Editorial: Voters should reject gun background check initiative


One of the most harebrained, fetid proposals ever to waft out of the cesspool of New York City has landed with a sickening splat on Nevada’s November ballot and it just might become law — jeopardizing our freedoms and constitutional rights without accomplishing so much as a scintilla of its intended purpose.

Question 1 would require “universal” background checks on all gun purchases. It is being pushed by Nevadans for Background Checks, which is funded by former New York Mayor Michael Bloomberg’s Everytown for Gun Safety.

A summary of the measure reads in part: “This initiative requires that an unlicensed person who wishes to sell or transfer a firearm to another person conduct the transfer through a licensed gun dealer who runs a background check on the potential buyer or transferee. A licensed dealer may charge a reasonable fee for this service.”

Failure to comply is punishable by up to a year in jail, a $1,000 fine or both.

A recent statewide survey conducted on behalf of the Las Vegas newspaper found that 58 percent favor passage of Question 1 compared to only 32 percent opposed.

So far, a majority of Nevada sheriffs have come out against the background check initiative, as well as the governor and the attorney general. The consensus is that the measure will do nothing to stop criminals from getting their hands on guns — well, they are criminals after all — but the complexity of the law will doubtless ensnare innocent gun owners and waste the time of gun owners and those in law enforcement, as well as the taxpayers’ money.

The National Rifle Association, which obviously opposes Question 1, points out that the assumption that background checks will keep guns out of the hands of criminals is a total hallucination. Criminals get firearms on the black market, street purchases and theft. A Department of Justice analysis found 77 percent of criminals in state prison for firearm crimes got their guns in one of those ways or from friends or family.
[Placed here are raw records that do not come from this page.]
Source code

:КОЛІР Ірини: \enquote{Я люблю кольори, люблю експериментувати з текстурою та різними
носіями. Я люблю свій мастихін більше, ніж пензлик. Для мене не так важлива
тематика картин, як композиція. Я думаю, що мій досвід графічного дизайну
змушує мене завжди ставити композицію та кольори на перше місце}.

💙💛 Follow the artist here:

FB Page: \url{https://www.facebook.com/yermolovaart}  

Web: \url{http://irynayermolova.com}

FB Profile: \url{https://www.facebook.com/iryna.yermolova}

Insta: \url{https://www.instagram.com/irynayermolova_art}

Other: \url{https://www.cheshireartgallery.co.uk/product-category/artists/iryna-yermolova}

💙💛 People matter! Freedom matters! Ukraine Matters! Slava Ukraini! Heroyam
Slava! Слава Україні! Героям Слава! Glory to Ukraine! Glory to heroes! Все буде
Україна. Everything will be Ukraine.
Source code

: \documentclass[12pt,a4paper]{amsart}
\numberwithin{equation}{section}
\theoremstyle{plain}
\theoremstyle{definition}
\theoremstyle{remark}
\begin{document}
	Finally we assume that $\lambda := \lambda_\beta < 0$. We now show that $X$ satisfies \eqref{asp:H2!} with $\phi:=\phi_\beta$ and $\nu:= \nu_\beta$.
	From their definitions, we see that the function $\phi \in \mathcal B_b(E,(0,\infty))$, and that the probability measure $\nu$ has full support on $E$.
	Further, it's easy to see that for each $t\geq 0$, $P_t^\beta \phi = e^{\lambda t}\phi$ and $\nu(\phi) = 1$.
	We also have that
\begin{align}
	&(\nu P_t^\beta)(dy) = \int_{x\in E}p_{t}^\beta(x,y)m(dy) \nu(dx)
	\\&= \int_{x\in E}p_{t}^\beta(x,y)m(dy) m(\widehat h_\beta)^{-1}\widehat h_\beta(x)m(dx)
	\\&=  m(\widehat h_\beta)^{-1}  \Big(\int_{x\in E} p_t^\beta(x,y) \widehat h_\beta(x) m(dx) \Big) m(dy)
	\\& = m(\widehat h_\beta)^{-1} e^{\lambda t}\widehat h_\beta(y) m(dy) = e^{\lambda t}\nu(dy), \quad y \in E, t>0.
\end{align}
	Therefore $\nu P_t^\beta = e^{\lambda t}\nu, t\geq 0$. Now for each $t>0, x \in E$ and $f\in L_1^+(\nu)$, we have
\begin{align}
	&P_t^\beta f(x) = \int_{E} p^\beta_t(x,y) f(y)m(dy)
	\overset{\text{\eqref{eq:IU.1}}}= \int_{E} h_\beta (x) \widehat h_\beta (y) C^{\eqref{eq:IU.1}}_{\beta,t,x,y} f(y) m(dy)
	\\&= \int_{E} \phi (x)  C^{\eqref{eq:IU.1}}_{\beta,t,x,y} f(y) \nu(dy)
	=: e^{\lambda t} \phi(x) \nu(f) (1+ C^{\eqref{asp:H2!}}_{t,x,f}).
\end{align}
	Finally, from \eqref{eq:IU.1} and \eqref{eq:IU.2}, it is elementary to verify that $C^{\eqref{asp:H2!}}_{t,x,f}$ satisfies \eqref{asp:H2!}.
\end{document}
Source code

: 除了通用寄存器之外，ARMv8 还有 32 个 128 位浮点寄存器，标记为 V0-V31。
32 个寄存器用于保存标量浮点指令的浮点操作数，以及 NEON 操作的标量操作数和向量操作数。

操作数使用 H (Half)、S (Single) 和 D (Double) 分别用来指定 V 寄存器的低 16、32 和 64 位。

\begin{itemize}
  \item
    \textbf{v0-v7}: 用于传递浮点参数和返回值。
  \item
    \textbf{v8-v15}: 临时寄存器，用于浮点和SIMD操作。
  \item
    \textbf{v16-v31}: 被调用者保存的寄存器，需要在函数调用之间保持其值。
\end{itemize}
Less than 1 percent got firearms from dealers or non-dealers at gun shows.

The law is so strict that a gun seller whose purchase fails to go through for some reason will have to pay for and undergo a background check to get his own weapon back from the licensed federal firearm dealer.

Opponents note that if passed Question 1 would not allow a person to lend a weapon for hunting or target shooting until both parties appear before a licensed firearms dealer, pay a fee and relinquish the weapon until the background check is completed.

Attorney General Adam Laxalt said in a statement: “As the state’s chief law enforcement officer, I take seriously my duty to ensure that my fellow Nevadans are safe. I have carefully reviewed the Question 1 initiative and have concluded that it would not prevent criminals from obtaining firearms and would instead cost Nevadans time, money, and freedom.”

A spokesman for Gov. Brian Sandoval released a statement saying: “The governor does not support Question 1. He has concerns that this measure would dilute the legitimate rights of law-abiding Nevadans and that it does not actually address the complex issue of keeping firearms out of the hands of criminals.”

Typical of the views of most sheriffs was a comment to the press by Elko County Sheriff Jim Pitts: “Only the citizens who follow the law are going to be the ones who follow it, and the ones that are the criminals aren’t going to follow it anyway. … This comes back again to unfunded mandates that they’re passing on to the local law enforcement that we just don’t have the manpower or the money to do this.”

Nye County Sheriff Sharon Wehrly said: “It merely places more restrictions on good people, will make it more difficult, and incur unnecessary costs for law-abiding citizens to manage their personal property.”

This newspaper urges Nevada voters to soundly reject Question 1.

A version of this editorial appeared this week in some of the Battle Born Media newspapers — The Ely Times, the Mesquite Local News, the Mineral County Independent-News, the Eureka Sentinel,  Sparks Tribune and the Lincoln County Record.